## Assigned task
In the queue guide below, condense the paragraph that begins "Elastic High Performance Computing (E-HPC) allows you" into a short bulleted list that keeps its main facts.

Manage queues for compute nodes - Elastic High Performance Computing

Elastic High Performance Computing (E-HPC) allows you to manage compute nodes that run different jobs or perform different tasks by adding them to different queues. By grouping compute nodes in queues, you can filter and schedule compute nodes more flexibly to optimize job execution efficiency. This topic describes how to use queues to manage compute nodes by group, including creating queues, deleting queues, and editing queue configurations.

Note

Queues are an important dimension in resource monitoring. You can view the overall load and performance of compute nodes by queue on the Monitoring page. For more information, see View the monitoring information.

Prerequisites

The cluster is in the Running state.
When you delete a queue, no compute nodes are in the queue.

Create a queue

Go to the Cluster Details page.
1. Log on to the E-HPC console.
2. In the left part of the top navigation bar, select a region.
3. In the left-side navigation pane, click Cluster.
4. On the Cluster List page, find the cluster that you want to manage and click the cluster ID.
In the left-side navigation pane, choose Nodes and Queues > Queue.

Click Create Queue. On the Create Queue page, configure the parameters as required.

The following tables describe the parameters.

Basic Settings

Parameter	Description
Queue Name	Enter a queue name. The name must meet the following requirements: The name is 1 to 15 characters in length. The name contains one or more of the following character types: uppercase letters (A to Z), lowercase letters (a to z), digits (0 to 9), and underscores (_).
Automatic queue scaling	Specify whether to enable automatic scaling for the queue. After you turn on Automatic queue scaling, you can select Auto Grow and Auto Shrink based on your business requirements. After you enable automatic scaling for the queue, the system automatically adds or removes compute nodes based on the configurations and real-time workloads.
Queue Compute Nodes	Specify the number of compute nodes in the queue. If you do not enable automatic scaling for the queue, configure the initial number of compute nodes in the queue. If you enable automatic scaling for the queue, configure the minimum and maximum number of compute nodes in the queue. Important If you set the Minimal Nodes parameter to a non-zero value, the queue retains the number of nodes based on the value that you specify during cluster scale-in. Idle nodes are not released. We recommend that you specify the Minimal Nodes parameter with caution to prevent resource waste and unnecessary costs due to idle nodes in the queue.

## Given information
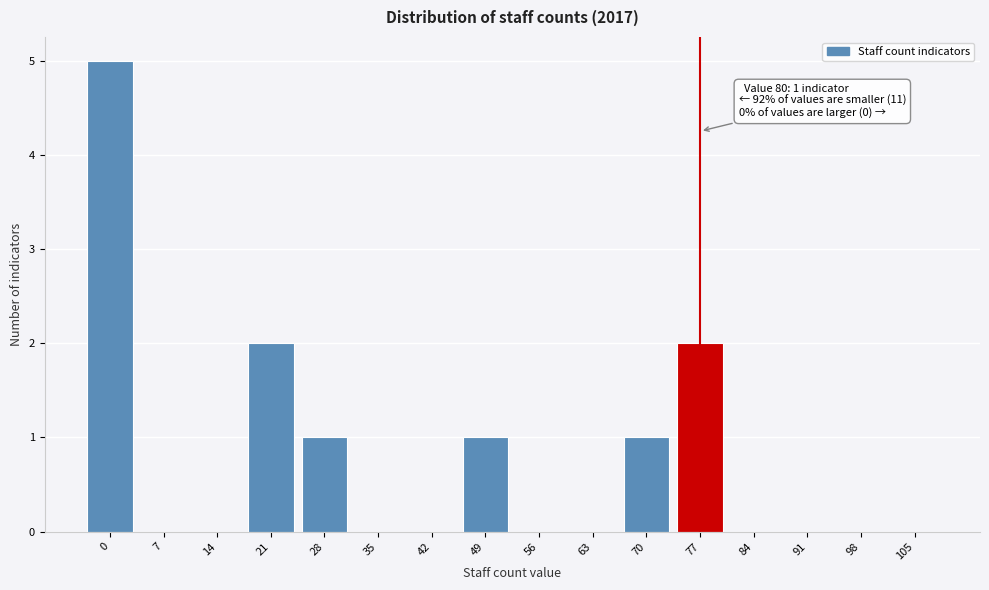

Reading left to right, transcribe all the data shown in this chart.

0=5	7=0	14=0	21=2	28=1	35=0	42=0	49=1	56=0	63=0	70=1	77=2	84=0	91=0	98=0	105=0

## Solution to this problem
- E-HPC lets you manage compute nodes that run different jobs or tasks by putting them in different queues.
- Grouping nodes in queues makes filtering and scheduling them more flexible, which improves job execution efficiency.
- The topic covers creating queues, deleting queues, and editing queue configurations.